The general experience, gained during the war, of official control of trade has tended to destroy any faith that may have existed in the nationalisation of industries. The report on the Ministry of Shipping by the Select Committee on Expenditure tends still in the same direction. The Ministry, it is true, did very efficient work. To meet war conditions official control was indispensable, and for any waste of expenditure or other mistakes there is sufficient excuse in the emergencies that had to be met. What is inevitable in war time, however, may be quite impracticable in the normal circumstances of peace, and this is the case with shipping as with other branches of industry. The committee finds that the Ministry of Shipping has done wisely by selling its national shipyards, the loss on which has been very heavy; and evidently the committee recognises the wisdom of the policy adopted by the Controller of restoring shipping as rapidly as possible to normal commercial conditions. It may be argued that war conditions afforded no fair test of official management, but, on the other hand, those conditions invested the controllers with exceptional powers. The fact remains that the mainspring of industry is found in private enterprise, and this has been demonstrated more clearly than ever.
KESHAB CHANDRA SEN
A public meeting organised by the Hon. Mr. Justice Das and others to commemorate the 36th anniversary of the death of Keshab Chandra Sen, the well-known Bengali reformer, was held last evening in the Patna College Hall and was very largely attended. Mr. Justice Das, Mr. Hasan Imam and others addressed the assembly, dwelling on the various social and religious reforms introduced by Keshab Chandra Sen and the debt which Indians owed to him. His Honour Sir Edward Gait who presided brought the proceedings to a close with the speech. Keshab Chandra Sen was admittedly one of the greatest religious and social reformers of recent times, and his name was far better known in England, and I might say throughout the civilised world, than that of any of his Indian contemporaries.

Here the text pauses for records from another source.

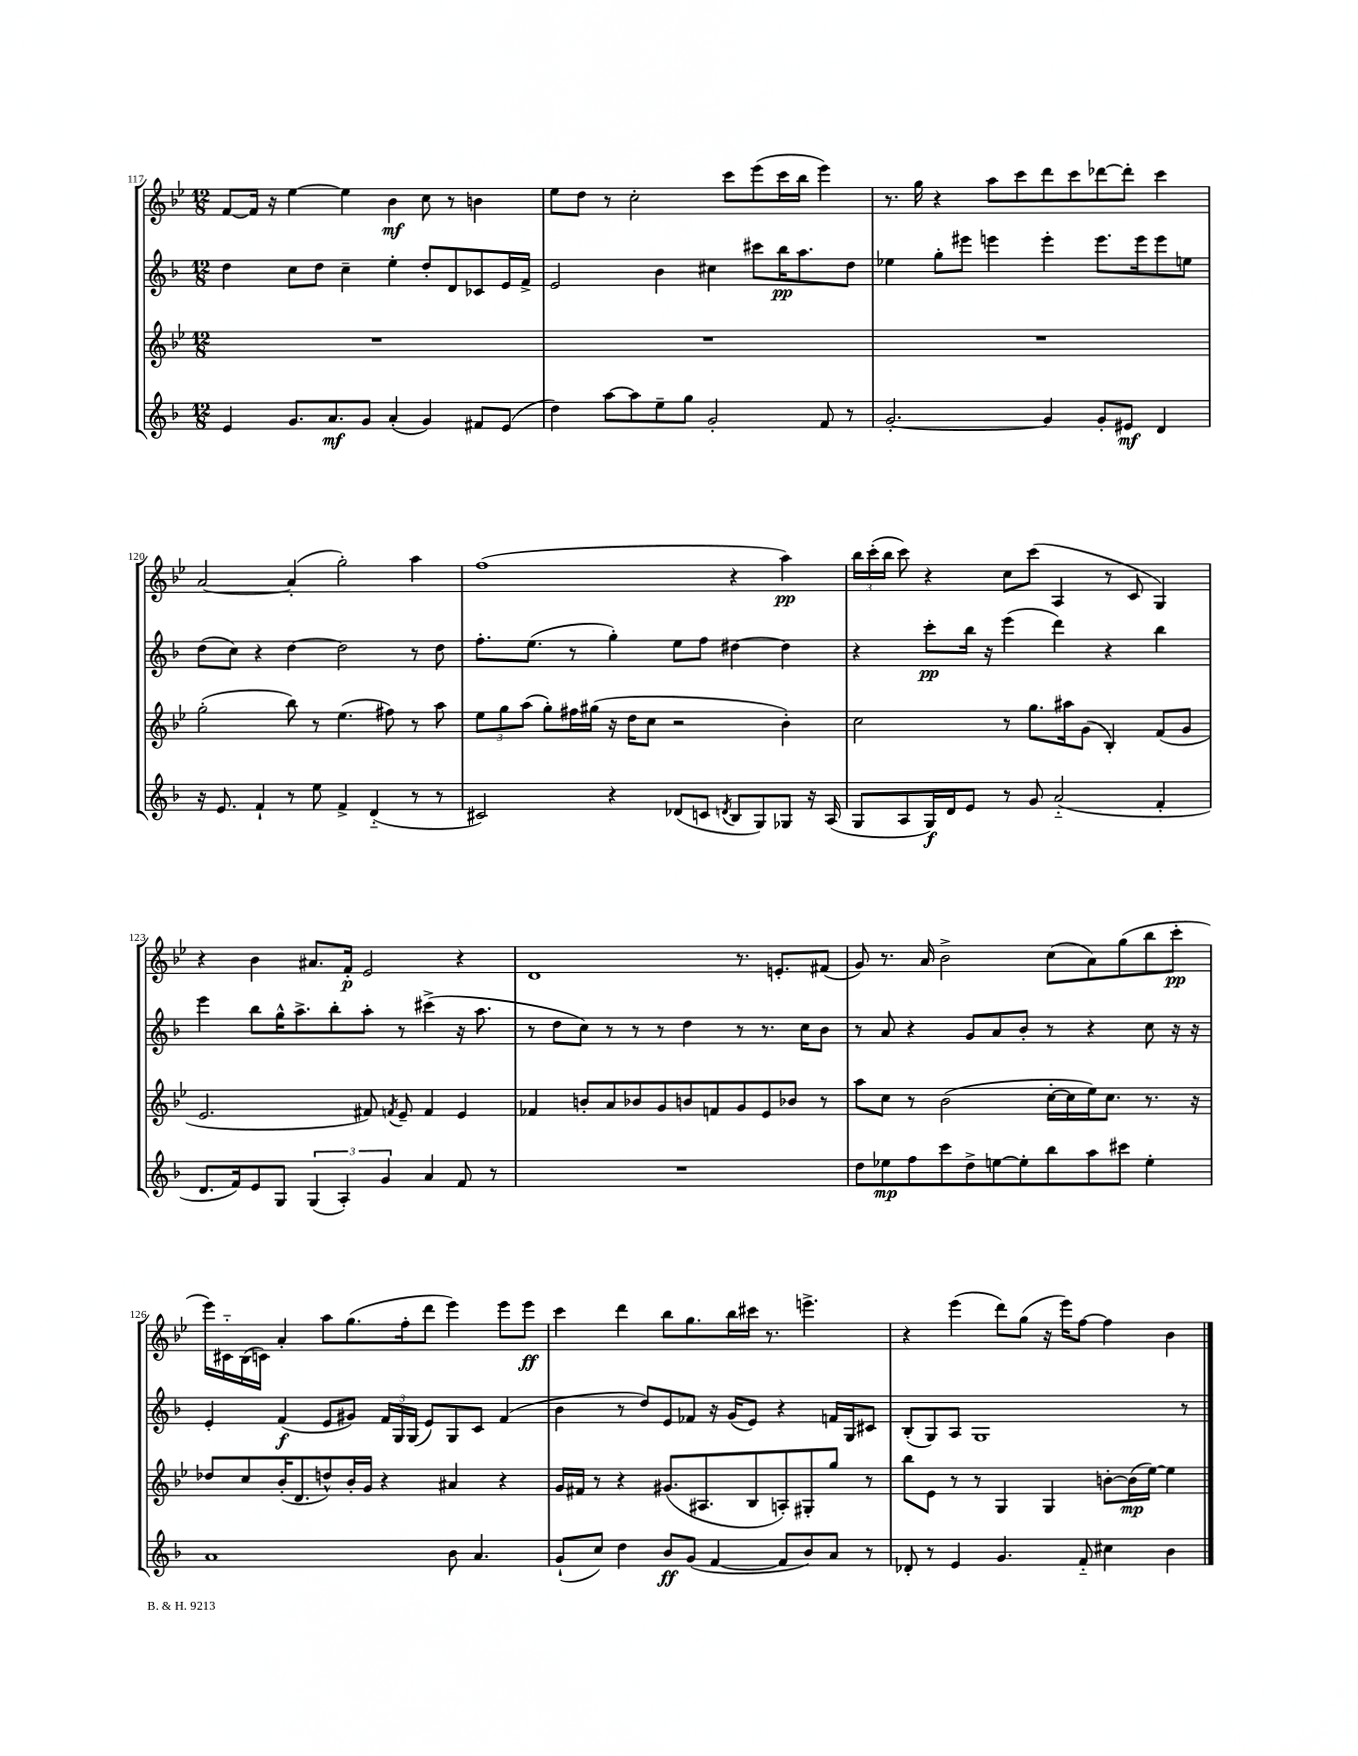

**kern	**dynam	**kern	**dynam	**kern	**dynam	**kern	**dynam
*part4	*part4	*part3	*part3	*part2	*part2	*part1	*part1
*staff4	*staff4	*staff3	*staff3	*staff2	*staff2	*staff1	*staff1
*clefG2	*	*clefG2	*	*clefG2	*	*clefG2	*
*k[b-]	*	*k[b-e-]	*	*k[b-]	*	*k[b-e-]	*
*M12/8	*	*M12/8	*	*M12/8	*	*M12/8	*
=117	=117	=117	=117	=117	=117	=117	=117
4e/	.	1.r	.	4dd\	.	[8f/L	.
.	.	.	.	.	.	16f/Jk]	.
.	.	.	.	.	.	16r	.
8.g/L	.	.	.	8cc\L	.	[4ee-\	.
.	.	.	.	8dd\J	.	.	.
8.a/	mf	.	.	.	.	.	.
.	.	.	.	4cc~\	.	4ee-\]	.
8g/J	.	.	.	.	.	.	.
(4a'/	.	.	.	4ee'\	.	4b-\	mf
4g/)	.	.	.	8dd'/L	.	8cc\	.
.	.	.	.	8d/	.	8r	.
8f#X/L	.	.	.	8c-X/	.	4bn\	.
(8e/J	.	.	.	16e/L	.	.	.
.	.	.	.	16f^/JJ	.	.	.
=118	=118	=118	=118	=118	=118	=118	=118
4dd\)	.	1.r	.	2e/	.	8ee-\L	.
.	.	.	.	.	.	8dd\J	.
[8aa\L	.	.	.	.	.	8r	.
8aa\]	.	.	.	.	.	2cc'\	.
8ee~\	.	.	.	4b-\	.	.	.
8gg\J	.	.	.	.	.	.	.
2g'/	.	.	.	4cc#X\	.	.	.
.	.	.	.	.	.	8ccc\L	.
.	.	.	.	8ccc#X\L	.	(8eee-\	.
.	.	.	.	16bb-\K	pp	16ccc\L	.
.	.	.	.	8.aa\	.	16bb-\JJ	.
8f/	.	.	.	.	.	4eee-\)	.
8r	.	.	.	8dd\J	.	.	.
=119	=119	=119	=119	=119	=119	=119	=119
[2.g'/	.	1.r	.	4ee-X\	.	8.r	.
.	.	.	.	.	.	16gg\	.
.	.	.	.	8gg'\L	.	4r	.
.	.	.	.	8eee#X\J	.	.	.
.	.	.	.	4eeen\	.	8aa\L	.
.	.	.	.	.	.	8ccc\	.
4g/]	.	.	.	4eee'\	.	8ddd\	.
.	.	.	.	.	.	8ccc\	.
8g'/L	.	.	.	8.eee\L	.	[8ddd-X\	.
8e#X/J	mf	.	.	.	.	8ddd-'\J]	.
.	.	.	.	16eee\k	.	.	.
4d/	.	.	.	8eee\	.	4ccc\	.
.	.	.	.	8een\J	.	.	.
!!LO:LB:g=z
=120	=120	=120	=120	=120	=120	=120	=120
16r	.	(2gg'\	.	(8dd\L	.	[2a/	.
8.e/	.	.	.	.	.	.	.
.	.	.	.	8cc\J)	.	.	.
4f`/	.	.	.	4r	.	.	.
8r	.	8bb-\)	.	[4dd\	.	(4a'/]	.
8ee\	.	8r	.	.	.	.	.
4f^/	.	(4.ee-\	.	2dd\]	.	2gg'\)	.
(4d/	.	.	.	.	.	.	.
.	.	8ff#X\)	.	.	.	.	.
8r	.	8r	.	8r	.	4aa\	.
8r	.	8aa\	.	8dd\	.	.	.
=121	=121	=121	=121	=121	=121	=121	=121
2c#X/)	.	12ee-\L	.	8.ff'\L	.	(1ff	.
.	.	12gg\	.	.	.	.	.
.	.	(12aa\J	.	.	.	.	.
.	.	.	.	(8.ee\J	.	.	.
.	.	8gg'\L)	.	.	.	.	.
.	.	16ff#X\L	.	8r	.	.	.
.	.	(16gg#X\JJ	.	.	.	.	.
4r	.	16r	.	4gg'\)	.	.	.
.	.	16dd\KL	.	.	.	.	.
.	.	8cc\J	.	.	.	.	.
(8d-X/L	.	2r	.	8ee\L	.	.	.
8cn/J	.	.	.	8ff\J	.	.	.
8qdn/	.	.	.	.	.	.	.
8B-/L	.	.	.	[4dd#X\	.	4r	.
8G/)	.	.	.	.	.	.	.
8G-X/J	.	4b-'\)	.	4dd#\]	.	4aa\)	pp
16r	.	.	.	.	.	.	.
(16A/	.	.	.	.	.	.	.
=122	=122	=122	=122	=122	=122	=122	=122
8G/L	.	2cc\	.	4r	.	24bb-\LL	.
.	.	.	.	.	.	(24ccc'\	.
.	.	.	.	.	.	24bb-\JJ	.
8A/	.	.	.	.	.	8ccc\)	.
16G/L)	f	.	.	8ccc'\L	pp	4r	.
16d/J	.	.	.	.	.	.	.
8e/J	.	.	.	16bb-\Jk	.	.	.
.	.	.	.	16r	.	.	.
8r	.	8r	.	(4eee\	.	8cc\L	.
8g/	.	8.gg\L	.	.	.	(8ccc\J	.
(2a/	.	.	.	4ddd\)	.	4A/	.
.	.	16aa#X\k	.	.	.	.	.
.	.	(8g\J	.	.	.	.	.
.	.	4B-'/)	.	4r	.	8r	.
.	.	.	.	.	.	8c/	.
4f'/	.	(8f/L	.	4bb-\	.	4G/)	.
.	.	8g/J	.	.	.	.	.
!!LO:LB:g=z
=123	=123	=123	=123	=123	=123	=123	=123
8.d/L	.	2.e-/	.	4eee\	.	4r	.
16f/k)	.	.	.	.	.	.	.
8e/	.	.	.	8bb-\L	.	4b-\	.
8G/J	.	.	.	16gg^^\K	.	.	.
.	.	.	.	8.aa^\	.	.	.
(6G/	.	.	.	.	.	8.a#X/L	.
.	.	.	.	8bb-'\	.	.	.
6A'/)	.	.	.	.	.	.	.
.	.	.	.	.	.	16f'/Jk	p
.	.	8f#X/)	.	8aa'\J	.	2e-/	.
6g/	.	.	.	.	.	.	.
.	.	8qfn/	.	.	.	.	.
.	.	8e-~/	.	8r	.	.	.
4a/	.	4f/	.	(4ccc#X^\	.	.	.
8f/	.	4e-/	.	16r	.	4r	.
.	.	.	.	8.aa\	.	.	.
8r	.	.	.	.	.	.	.
=124	=124	=124	=124	=124	=124	=124	=124
1.r	.	4f-X/	.	8r	.	1d	.
.	.	.	.	8dd\L	.	.	.
.	.	8bn'/L	.	8cc\J)	.	.	.
.	.	8a/	.	8r	.	.	.
.	.	8b-X/	.	8r	.	.	.
.	.	8g/	.	8r	.	.	.
.	.	8bn/	.	4dd\	.	.	.
.	.	8fn/	.	.	.	.	.
.	.	8g/	.	8r	.	8.r	.
.	.	8e-/	.	8.r	.	.	.
.	.	.	.	.	.	8.en'/L	.
.	.	8b-X/J	.	.	.	.	.
.	.	.	.	16cc\KL	.	.	.
.	.	8r	.	8b-\J	.	(8f#X/J	.
=125	=125	=125	=125	=125	=125	=125	=125
8dd\L	.	8aa\L	.	8r	.	8g/)	.
8ee-X\	mp	8cc\J	.	8a/	.	8.r	.
8ff\	.	8r	.	4r	.	.	.
.	.	.	.	.	.	16a/	.
8ccc\	.	(2b-\	.	.	.	2b-^\	.
8dd^\	.	.	.	8g/L	.	.	.
[8een\	.	.	.	8a/	.	.	.
8ee'\]	.	.	.	8b-'/J	.	.	.
8bb-\	.	[16cc'\LL	.	8r	.	(8cc\L	.
.	.	16cc\]	.	.	.	.	.
8aa\	.	16ee-\J)	.	4r	.	8a\)	.
.	.	8.cc\J	.	.	.	.	.
8ccc#X\J	.	.	.	.	.	(8gg\	.
4ee'\	.	8.r	.	8cc\	.	8bb-\	.
.	.	.	.	16r	.	8ccc'\J	pp
.	.	16r	.	16r	.	.	.
!!LO:LB:g=z
=126	=126	=126	=126	=126	=126	=126	=126
1a	.	8dd-X/L	.	4e'/	.	16eee-\LL)	.
.	.	.	.	.	.	16c#X\	.
.	.	8cc/	.	.	.	(16B-\	.
.	.	.	.	.	.	16cn\JJ)	.
.	.	(16b-'/K	.	(4f/	f	4a'/	.
.	.	8.d/	.	.	.	.	.
.	.	8ddn^^/)	.	8e/L	.	8aa\L	.
.	.	16b-'/L	.	8g#X/J)	.	(8.gg\	.
.	.	16g/JJ	.	.	.	.	.
.	.	4r	.	24f/LL	.	.	.
.	.	.	.	24G/	.	.	.
.	.	.	.	.	.	16ff'\k	.
.	.	.	.	(24G/JJ	.	.	.
.	.	.	.	8e/L)	.	8ddd\J	.
8b-\	.	4a#X/	.	8G/	.	4eee-\)	.
4.a/	.	.	.	8c/J	.	.	.
.	.	4r	.	(4f/	.	8eee-\L	.
.	.	.	.	.	.	8eee-\J	ff
=127	=127	=127	=127	=127	=127	=127	=127
(8g`/L	.	16g/LL	.	4b-\	.	4ccc\	.
.	.	16f#X/JJ	.	.	.	.	.
8cc/J)	.	8r	.	.	.	.	.
4dd\	.	4r	.	8r	.	4ddd\	.
.	.	.	.	8dd/L)	.	.	.
8b-/L	ff	(8.g#X/L	.	8e/	.	8bb-\L	.
(8g/J	.	.	.	8f-X/J	.	8.gg\	.
.	.	8.A#X/	.	.	.	.	.
[4f/	.	.	.	16r	.	.	.
.	.	.	.	(16g/KL	.	16bb-\L	.
.	.	8B-/	.	8e/J)	.	16ccc#X\JJ	.
.	.	.	.	.	.	8.r	.
8f/L]	.	8An'/)	.	4r	.	.	.
8b-/)	.	8G#X'/	.	.	.	4.eeen^\	.
8a/J	.	8gg/J	.	16fn/LL	.	.	.
.	.	.	.	16G/J	.	.	.
8r	.	8r	.	8c#X/J	.	.	.
=128	=128	=128	=128	=128	=128	=128	=128
8d-X'/	.	8bb-\L	.	(8B-'/L	.	4r	.
8r	.	8e-\J	.	8G/)	.	.	.
4e/	.	8r	.	8A/J	.	(4eee-\	.
.	.	8r	.	1G	.	.	.
4.g/	.	4G/	.	.	.	8ddd\L)	.
.	.	.	.	.	.	(8gg\J	.
.	.	4G/	.	.	.	16r	.
.	.	.	.	.	.	16eee-\KL)	.
8f/	.	.	.	.	.	[8ff\J	.
4cc#X\	.	[8bn'\L	.	.	.	4ff\]	.
.	.	(16b\L]	mp	.	.	.	.
.	.	[16ee-\JJ)	.	.	.	.	.
4b-\	.	4ee-\]	.	.	.	4b-\	.
.	.	.	.	8r	.	.	.
==	==	==	==	==	==	==	==
*-	*-	*-	*-	*-	*-	*-	*-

SPECULATING IN GRAIN CROPS
According to a Mysore Government communiqué, reports received by the Government show that attempts are being made to buy up the newly harvested crops with a view to export them as soon as the embargo on the export is removed, that prices have been rising everywhere, and that the markets are not adequately supplied. The Government will maintain control over the crop recently harvested and have no intention at present of withdrawing the restrictions on the export of paddy, rice, ragi and gola. Until normal conditions are restored not only will exports by rail be controlled by priority certificate, but the Frontier Police staffs will be continued wherever necessary. It is now reported that stocks are being held back from the market, and that prices are being forced up
LAND GRANTS FOR WAR SERVICES
An area of 1,71,500 acres has been reserved in the Lower Bari Doab Colony for distribution to Indian officers, noncommissioned officers and soldiers who have rendered distinguished service in the great war. The distribution is being made under orders of the Commanderin-Chief through the agency of the Indian Soldiers’ Board on the recommendation of officers commanding the units, who some months ago were informed of a number of reward grants allocated to their units and requested to submit lists of names as soon as possible. These lists when received are forwarded to the colonisation officer for scrutiny with a view to the substitution of cash annuities for land grants in cases where the nominees do not conform to the conditions for which the Punjab Government stipulated in reserving the land.
ALTERNATIVE PENSIONS FOR OFFICERS WIDOWS
DELHI, JAN 10
A widow who can show that she was married to the officer before the commencement of the war or of his military service, whichever be later, and that the pension granted her together with children’s allowances, if any, amounts to less than two-thirds of the alternative retired pay which would have been granted to her husband had he lived and been incapable of earning anything, may be granted a pension not exceeding two-thirds of the alternative retired pay. Alternative pension depends on the officer’s pre war earnings. Husband’s earnings pound 300 a year or less. In this case the officer’s alternative retired pay, if he is unable to earn, is his full pre-war earnings, and the widow’s pension is therefore two-thirds of those earnings.